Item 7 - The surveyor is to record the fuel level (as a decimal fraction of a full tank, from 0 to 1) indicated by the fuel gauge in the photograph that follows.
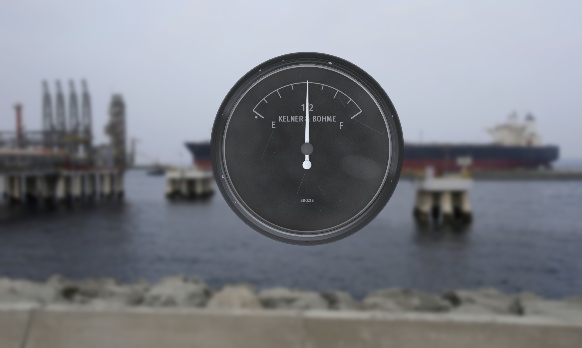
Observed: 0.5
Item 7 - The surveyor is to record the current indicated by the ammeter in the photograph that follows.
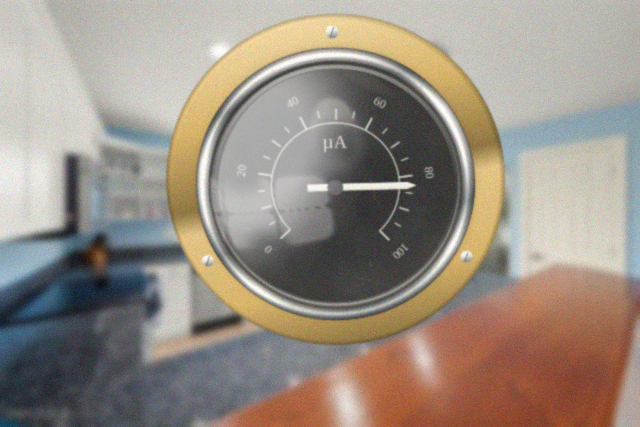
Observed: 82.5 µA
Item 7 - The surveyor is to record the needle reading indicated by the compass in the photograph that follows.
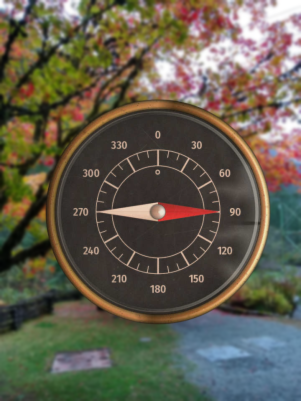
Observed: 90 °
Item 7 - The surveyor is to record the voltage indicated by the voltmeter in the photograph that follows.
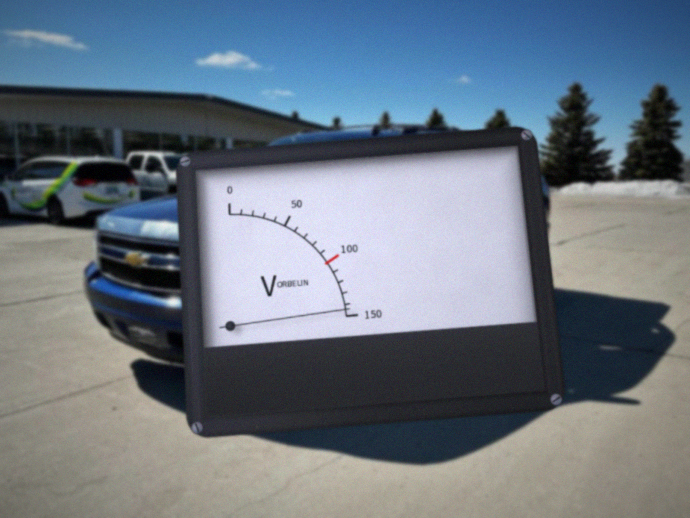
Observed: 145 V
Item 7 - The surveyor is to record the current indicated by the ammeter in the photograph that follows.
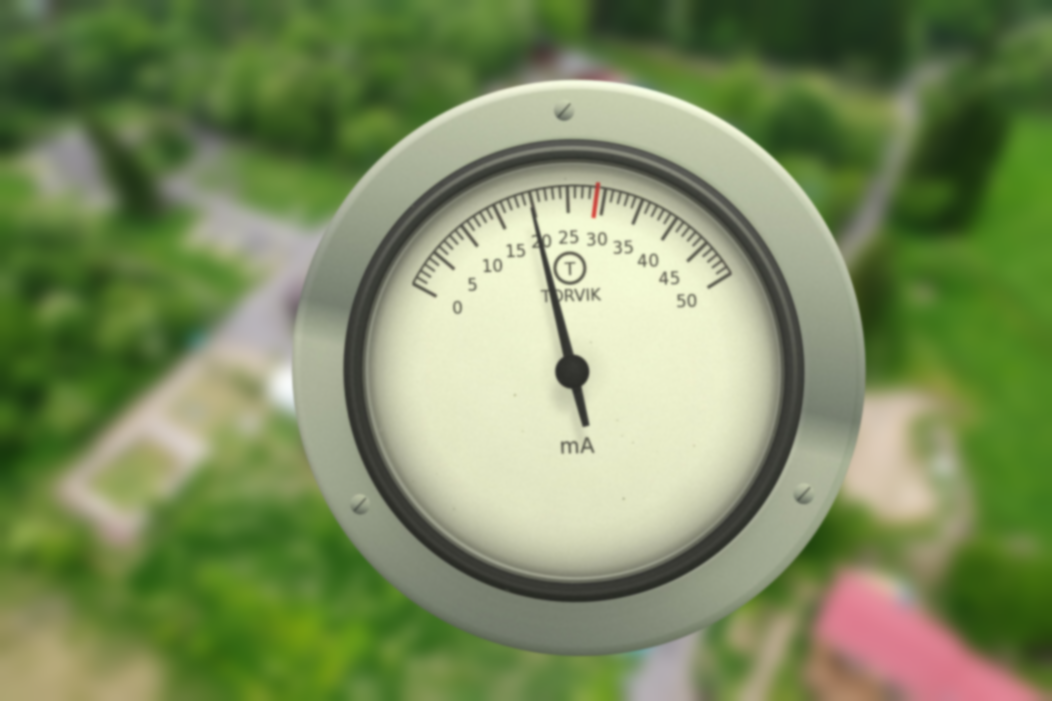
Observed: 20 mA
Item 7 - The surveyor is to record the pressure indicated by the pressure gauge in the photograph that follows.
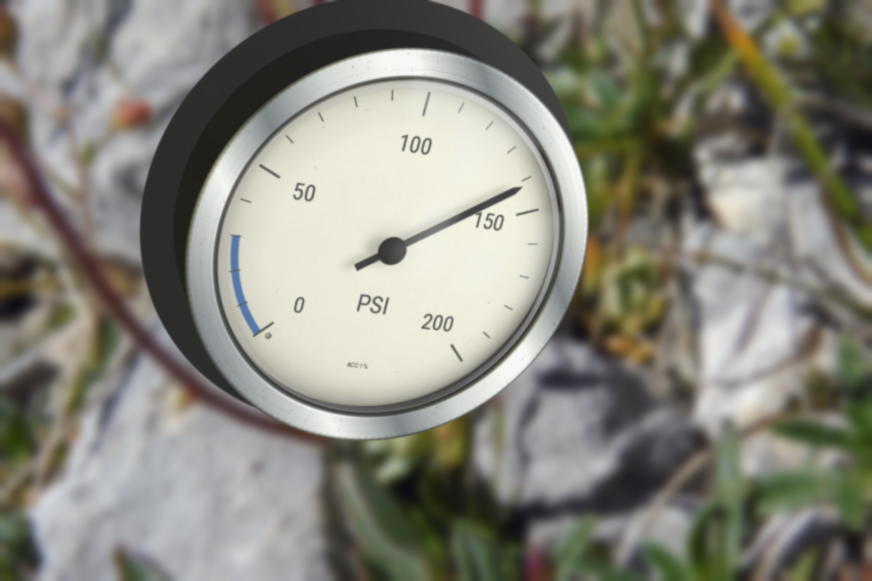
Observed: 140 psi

-------------------------

Can you repeat the entries above word for word, every line of them, but without the pictures?

**Your response**
Item 7 - The surveyor is to record the fuel level (as a decimal fraction of a full tank, from 0 to 1) indicated by the fuel gauge in the photograph that follows.
Observed: 0.5
Item 7 - The surveyor is to record the current indicated by the ammeter in the photograph that follows.
Observed: 82.5 µA
Item 7 - The surveyor is to record the needle reading indicated by the compass in the photograph that follows.
Observed: 90 °
Item 7 - The surveyor is to record the voltage indicated by the voltmeter in the photograph that follows.
Observed: 145 V
Item 7 - The surveyor is to record the current indicated by the ammeter in the photograph that follows.
Observed: 20 mA
Item 7 - The surveyor is to record the pressure indicated by the pressure gauge in the photograph that follows.
Observed: 140 psi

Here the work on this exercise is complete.